Problem A - In the forum post about cinema, reproduce everything from "I rated 400" down to "discernment than him.".
Problem B - According to the forum post about cinema, which critic turned out to be the writer's best comparable after rating 400 movies?
Problem C - In the forum post about cinema, why could a compressed definition of cinema be harmful?

** Opening Document passage block **

Championing something like Junebug OVER those films speaks of a hatred toward cinema to me.
BTW, user name on there is wokelstein.
Junebug anyway, has a lot of stuff that very much felt like cinema. In the Company of Men, though, I agree is not especially cinematic. Still, I thought it was amazing, much better than Kill Bill Vol. 1, though the comparison is absurd. The intention of QT and Labute is so disparate that they might as well be from different planets.
I rated 400 movies and Anthony Lane is far and away my best comparable, so obviously I am not doing it right. At least it isn't Peter Travers, that would be depressing.
I thought Alex's top critic could be Mick Martin, though Alex seems to be more intelligent and have more discernment than him.
Here we go again:
Everything Alex just said.
If anything betrays a hatred of cinema, it's the assumption that in order for a film to qualify as cinema, it need have a certain (though likely unquantifiable) number of distinct locations, a camera that calls attention to itself, and only enough dialogue to prevent a silent film classification. If "My Dinner with Andre" isn't cinema, and the only outlet for people who occasionally enjoy the text over the sub is to watch the year's two or three most literate monster movies, then the compressed definition of cinema could have an unintended side effect: it could kill creativity and diversity. Oops.
If I could erase one odious snarkbomb from all recorded critical history, it would easily be "filmed play." Is Robert Altman guilty of making filmed plays? Do you have inside information? Did an unexpected, simultaneous erection experienced by Altman and his editor on "A Prairie Home Companion" instantly transerectify his filmed play into a piece of cinema? And if the filmmaker or editor is female, exactly which function of her genitalia brings about the AJ Cinematic Stamp of Approval? Might you start grading Scorsese movies on a "Thelma Schoonmaker Wetness Scale?" And if you think I failed to notice your intentional exaggeration, you needn't worry: I never fail to notice your intentional exaggeration.
If you're saying that "Junebug" isn't any good, and it seems that you are, you are asserting one of two things:
1) that in order for it to become good, it needed to have more locations, a showier camera, or some inimitable Viagra editing technique
OR
2)a film with its subject and approach cannot possibly be good, by definition.
So which is it? I'm guessing that you simply didn't like the films, probably due to a faulty attention span, and rather than just state that simply, you felt the need to rationalize and grasped at theory for a convenient crutch. You probably don't think the world would be better off at all without these uncinematic filmed plays, in which case, the best response is none at all.

** Closing Document passage block **
** Opening Dataset records block **

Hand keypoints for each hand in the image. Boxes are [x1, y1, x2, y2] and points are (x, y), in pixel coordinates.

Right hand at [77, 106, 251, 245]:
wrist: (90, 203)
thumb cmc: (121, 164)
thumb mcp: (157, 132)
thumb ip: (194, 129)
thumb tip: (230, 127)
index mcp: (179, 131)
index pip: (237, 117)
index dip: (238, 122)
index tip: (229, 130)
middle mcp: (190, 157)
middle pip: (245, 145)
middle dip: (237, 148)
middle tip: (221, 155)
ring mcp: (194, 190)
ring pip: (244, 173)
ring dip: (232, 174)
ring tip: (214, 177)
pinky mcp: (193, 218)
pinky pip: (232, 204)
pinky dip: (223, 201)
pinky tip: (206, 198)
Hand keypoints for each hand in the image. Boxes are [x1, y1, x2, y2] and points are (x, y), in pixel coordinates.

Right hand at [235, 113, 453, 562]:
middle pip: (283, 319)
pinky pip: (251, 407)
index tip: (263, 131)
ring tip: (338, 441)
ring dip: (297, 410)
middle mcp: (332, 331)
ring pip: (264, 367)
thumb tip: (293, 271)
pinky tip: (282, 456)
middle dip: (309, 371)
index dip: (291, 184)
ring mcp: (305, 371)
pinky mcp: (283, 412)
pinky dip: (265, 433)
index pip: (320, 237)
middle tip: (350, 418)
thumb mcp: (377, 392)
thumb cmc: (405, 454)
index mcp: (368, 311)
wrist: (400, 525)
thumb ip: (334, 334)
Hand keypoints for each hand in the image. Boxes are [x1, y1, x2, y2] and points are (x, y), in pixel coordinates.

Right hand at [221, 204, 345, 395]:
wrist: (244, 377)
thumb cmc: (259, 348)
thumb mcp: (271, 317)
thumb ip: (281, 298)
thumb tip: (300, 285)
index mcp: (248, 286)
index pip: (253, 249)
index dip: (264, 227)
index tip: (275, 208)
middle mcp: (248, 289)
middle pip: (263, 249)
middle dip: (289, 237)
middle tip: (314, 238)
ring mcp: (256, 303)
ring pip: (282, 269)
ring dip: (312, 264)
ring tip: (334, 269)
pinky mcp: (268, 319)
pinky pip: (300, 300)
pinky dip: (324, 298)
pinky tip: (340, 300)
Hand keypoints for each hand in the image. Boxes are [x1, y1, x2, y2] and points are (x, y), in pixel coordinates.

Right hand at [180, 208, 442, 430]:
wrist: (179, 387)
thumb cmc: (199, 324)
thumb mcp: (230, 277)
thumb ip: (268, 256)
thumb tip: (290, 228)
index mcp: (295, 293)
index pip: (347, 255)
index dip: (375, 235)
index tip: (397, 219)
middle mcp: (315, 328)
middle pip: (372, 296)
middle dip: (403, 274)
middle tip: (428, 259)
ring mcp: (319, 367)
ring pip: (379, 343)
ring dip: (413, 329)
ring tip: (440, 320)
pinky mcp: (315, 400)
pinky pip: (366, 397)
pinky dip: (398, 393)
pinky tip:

** Closing Dataset records block **

Worked solution A -
I rated 400 movies and Anthony Lane is far and away my best comparable, so obviously I am not doing it right. At least it isn't Peter Travers, that would be depressing.
I thought Alex's top critic could be Mick Martin, though Alex seems to be more intelligent and have more discernment than him.

Worked solution B - Anthony Lane.

Worked solution C - If a film like "My Dinner with Andre" doesn't count as cinema, people who sometimes enjoy the text over the sub are left with only the year's two or three most literate monster movies. That narrow definition could have the unintended side effect of killing creativity and diversity.